**About this task**
From the first line to the last, retype everything below exactly, minus the pictures.

**Raw data**
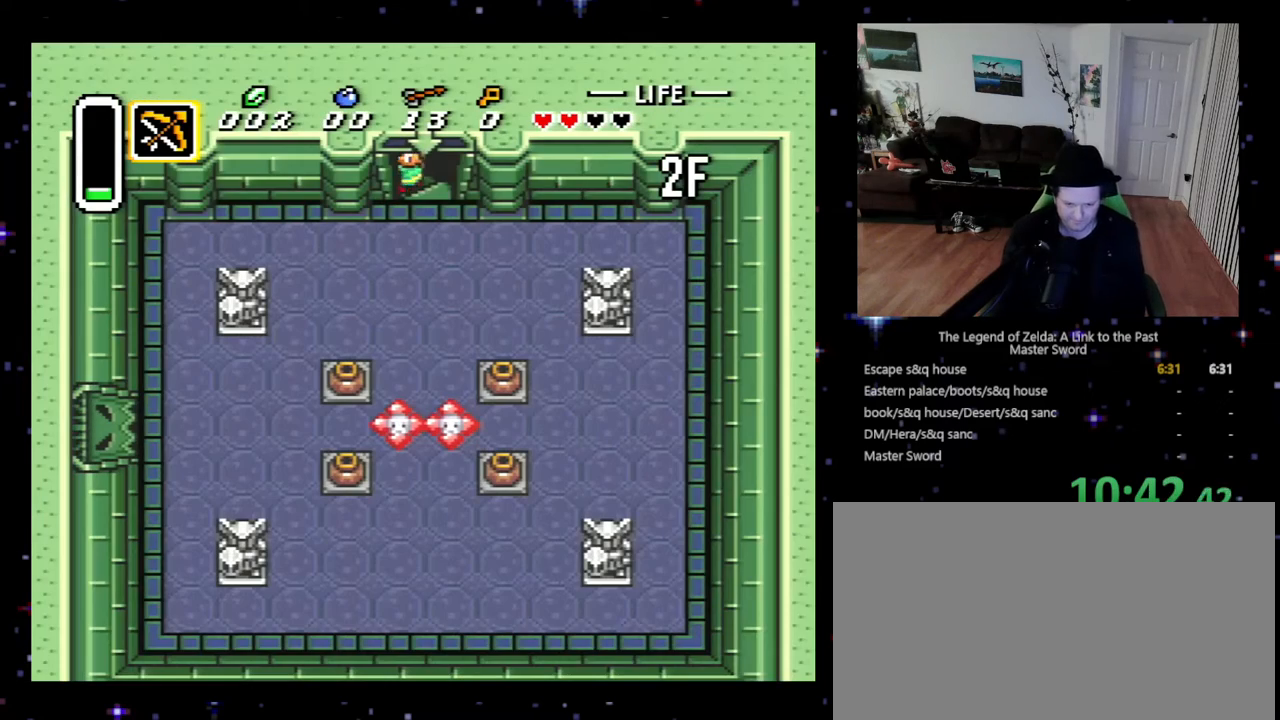
{"buttons": ["DPAD_DOWN"], "events": []}
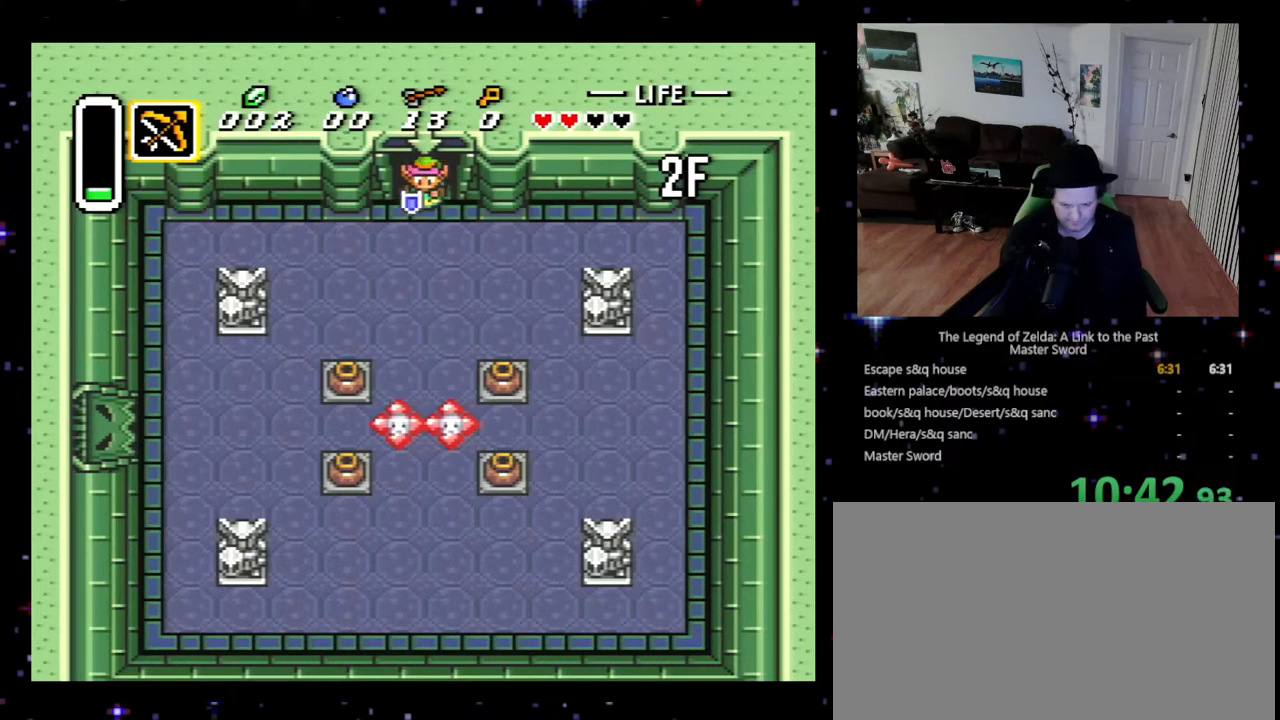
{"buttons": ["DPAD_DOWN"], "events": []}
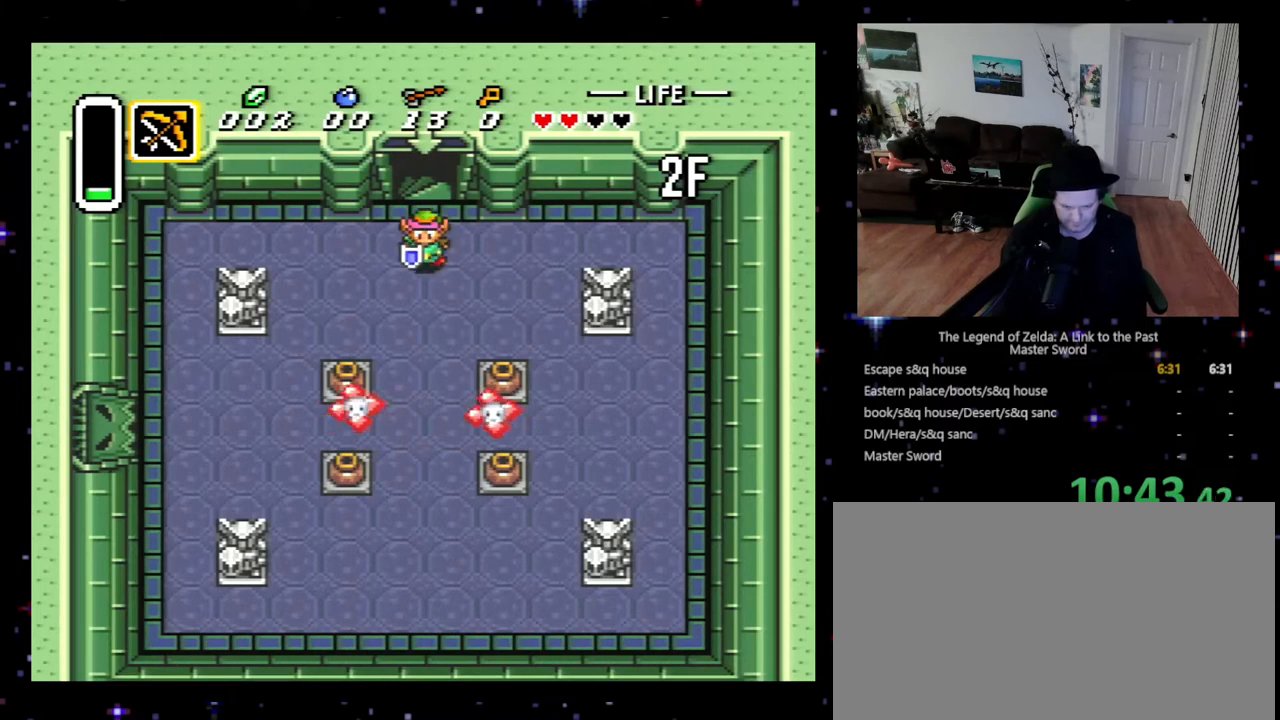
{"buttons": ["DPAD_DOWN"], "events": []}
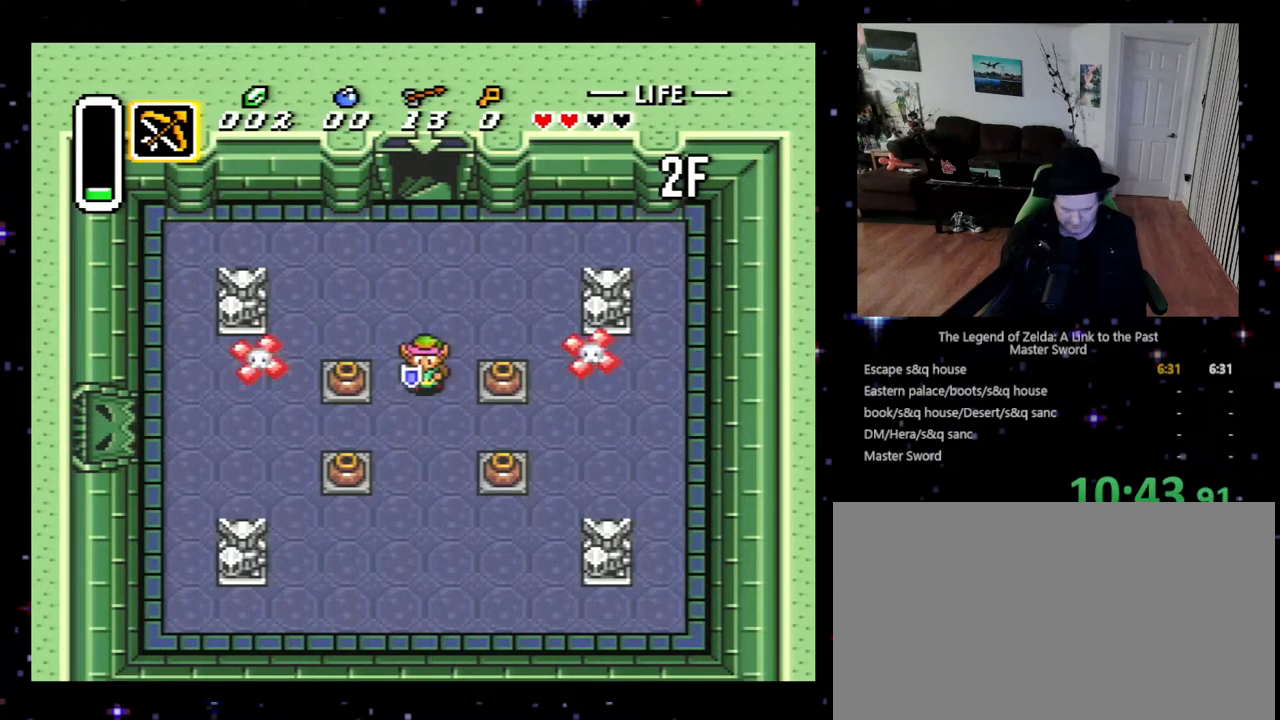
{"buttons": ["DPAD_RIGHT"], "events": [[67, "DPAD_RIGHT", "down"], [100, "DPAD_DOWN", "up"], [233, "A", "down"], [333, "A", "up"]]}
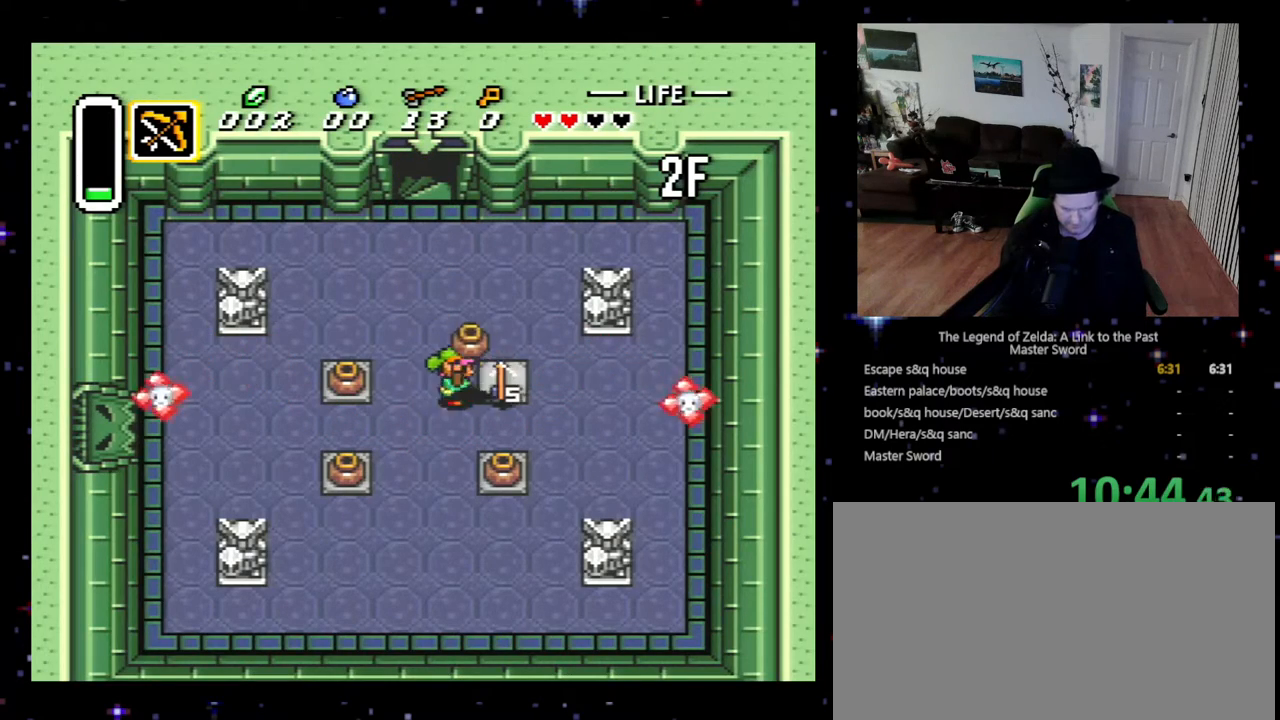
{"buttons": ["DPAD_DOWN", "DPAD_LEFT"], "events": [[200, "DPAD_DOWN", "down"], [233, "A", "down"], [267, "DPAD_RIGHT", "up"], [300, "DPAD_DOWN", "up"], [300, "DPAD_LEFT", "down"], [333, "A", "up"], [433, "DPAD_DOWN", "down"]]}
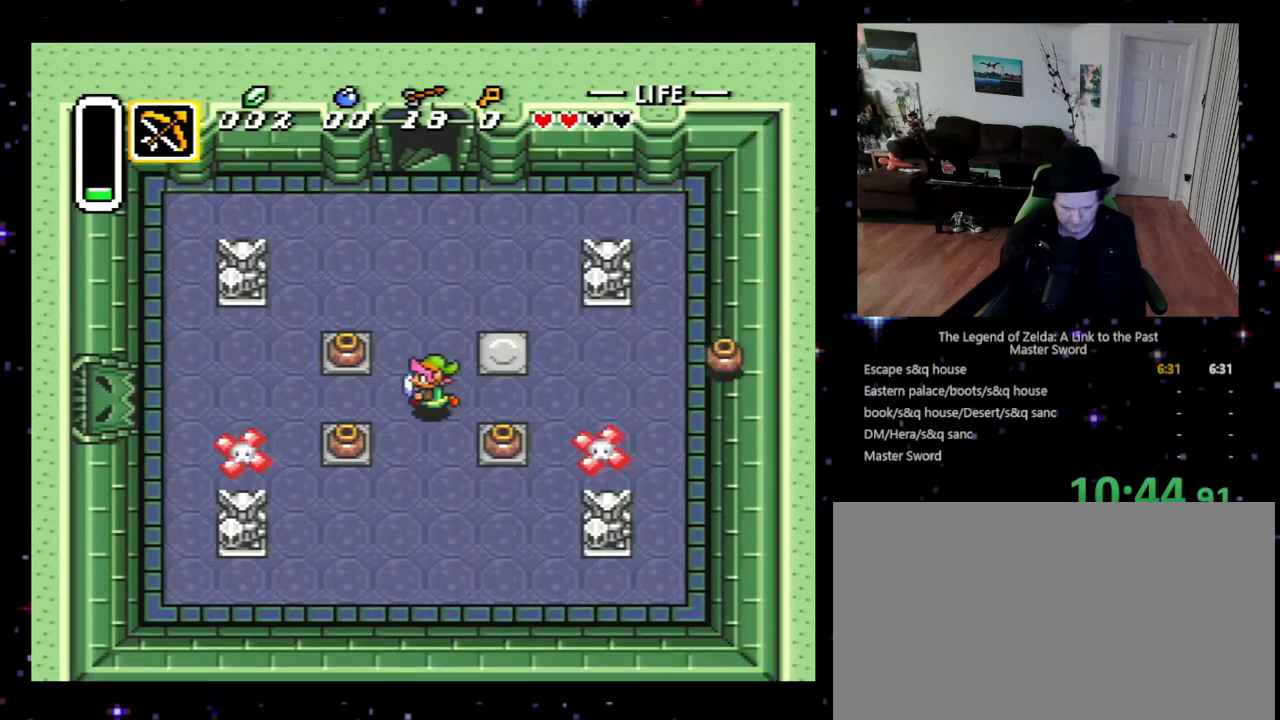
{"buttons": ["DPAD_DOWN", "DPAD_RIGHT"], "events": [[100, "DPAD_LEFT", "up"], [333, "DPAD_RIGHT", "down"]]}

**Your solution**
{"buttons": ["DPAD_DOWN"], "events": []}
{"buttons": ["DPAD_DOWN"], "events": []}
{"buttons": ["DPAD_DOWN"], "events": []}
{"buttons": ["DPAD_RIGHT"], "events": [[67, "DPAD_RIGHT", "down"], [100, "DPAD_DOWN", "up"], [233, "A", "down"], [333, "A", "up"]]}
{"buttons": ["DPAD_DOWN", "DPAD_LEFT"], "events": [[200, "DPAD_DOWN", "down"], [233, "A", "down"], [267, "DPAD_RIGHT", "up"], [300, "DPAD_DOWN", "up"], [300, "DPAD_LEFT", "down"], [333, "A", "up"], [433, "DPAD_DOWN", "down"]]}
{"buttons": ["DPAD_DOWN", "DPAD_RIGHT"], "events": [[100, "DPAD_LEFT", "up"], [333, "DPAD_RIGHT", "down"]]}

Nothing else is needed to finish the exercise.